Survillas and Woods attack Count I in two ways. First, they claim that they are mentioned only in the prayer for relief, so the allegations of the count do not pertain to them. This argument ignores the fact that ¶¶ 38 and 39 are incorporated into Count I by reference. Second, they contend that they are somehow exempt from potential liability because they are merely employees of Showcase. They point to cases that pertain to corporate officers who are not alleged to have directly participated in infringing activities but to whom the plaintiff seeks to impute liability. Clearly, such cases are inapposite in a situation such as this; Survillas and Woods are accused of being directly involved in the allegedly infringing conduct.

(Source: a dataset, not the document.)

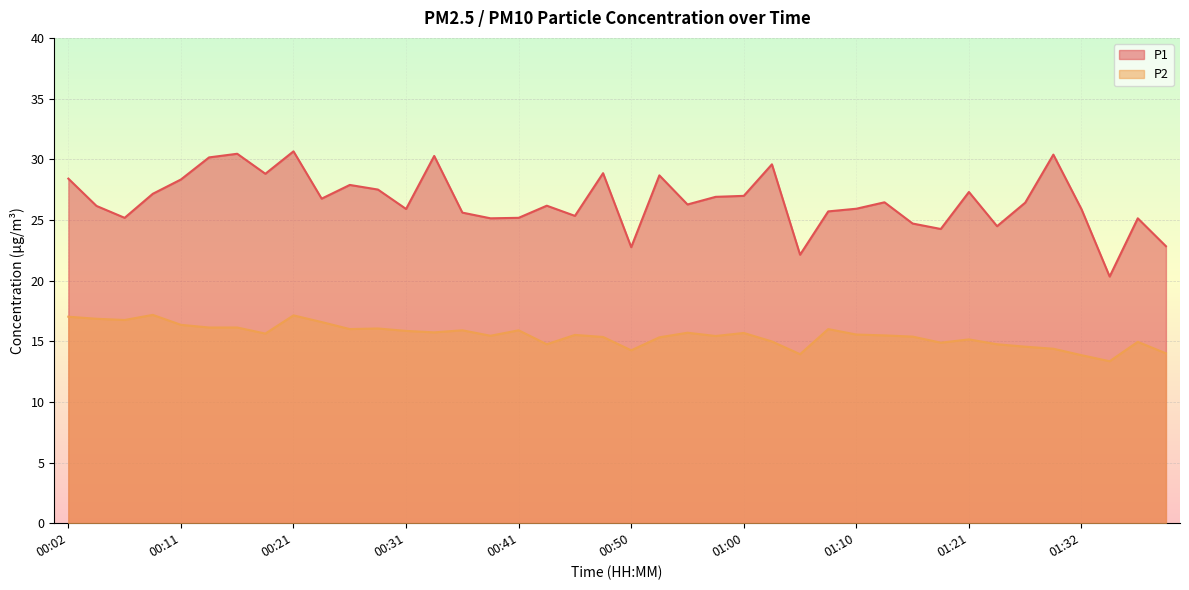

List the series in order of their peak value, highest first.

P1, P2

As such, their status as employees or volunteers is irrelevant to the cognizability of a claim against them.
Count II focuses on Showcase's registry of the domain name "www.thehomeshow.net" as an underpinning for a claim of cyberpiracy under 15 U.S.C. § 1125(d). Survillas and Woods challenge this count only by stating that they are not specifically named as the parties who effected the registration. While it is true that the complaint refers to Showcase as taking this act, we must for purposes of the instant motion make all reasonable inferences in favor of Full House. It is no stretch of the imagination that the persons responsible for designing Showcase's website would also have a hand in registering the domain name associated with it. Accordingly, the objection to Count II is insufficient to remove Survillas and Woods from its scope.

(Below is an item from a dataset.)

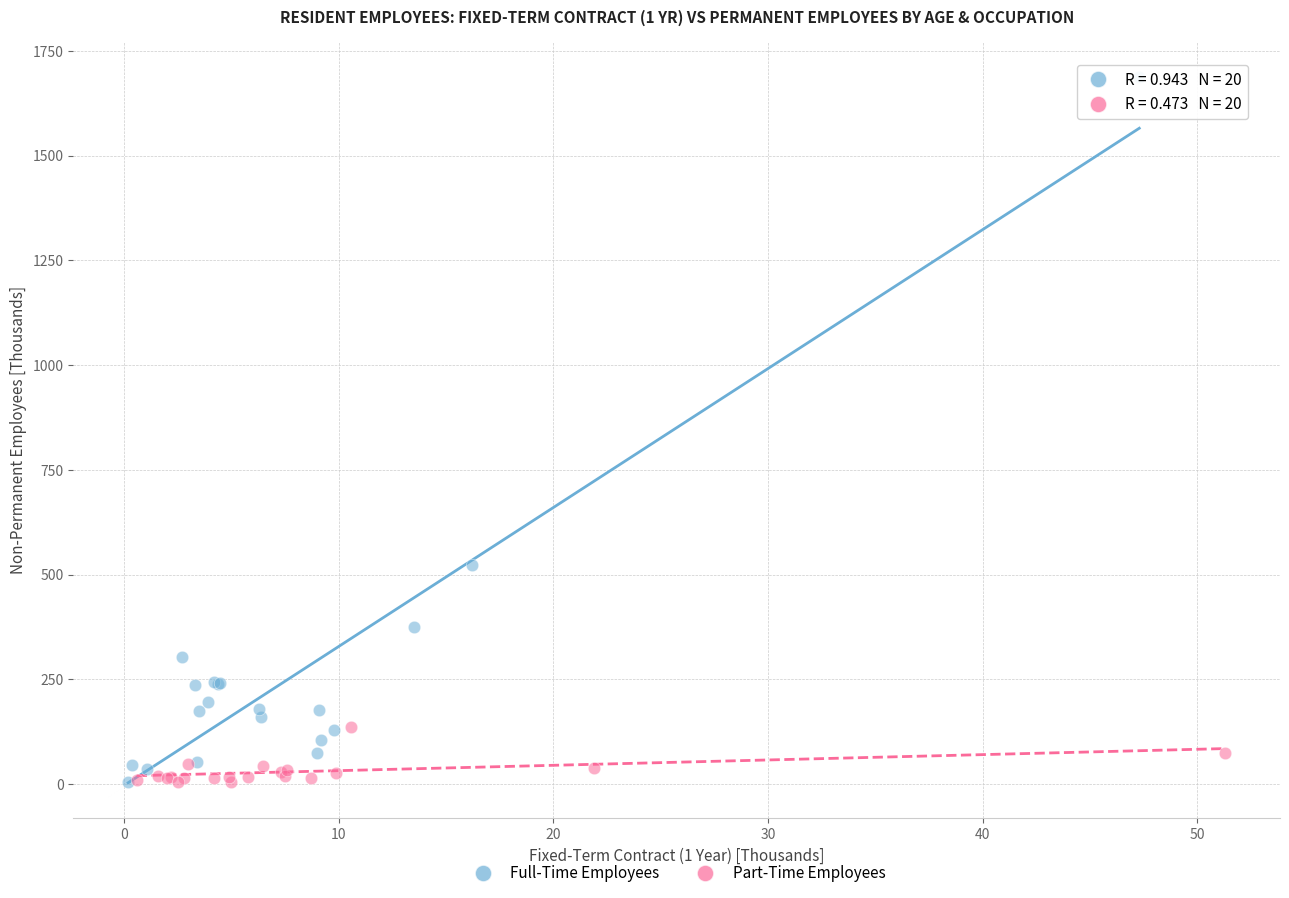

Which series contains the highest Y value?

Full-Time Employees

Count IV contends that the acts alleged to violate the Lanham Act in Counts I and II also violate state law in the form of the Illinois Uniform Deceptive Trade Practices Act. 815 ILCS 510/1 et seq. As Survillas and Woods point out, Illinois courts resolve claims under this act using the same analysis employed for Lanham Act claims. Spex, Inc. v. The Joy of Spex, Inc., 847 F. Supp. 567, 579 (N.D. Ill. 1994). Their issues with Count IV are predicated on the nonviability of Counts I and II; our conclusion with respect to the latter two dictates that these two defendants cannot be dismissed from Count IV either.
Based on the foregoing analysis, the motion to dismiss of Defendants Survillas and Woods is denied.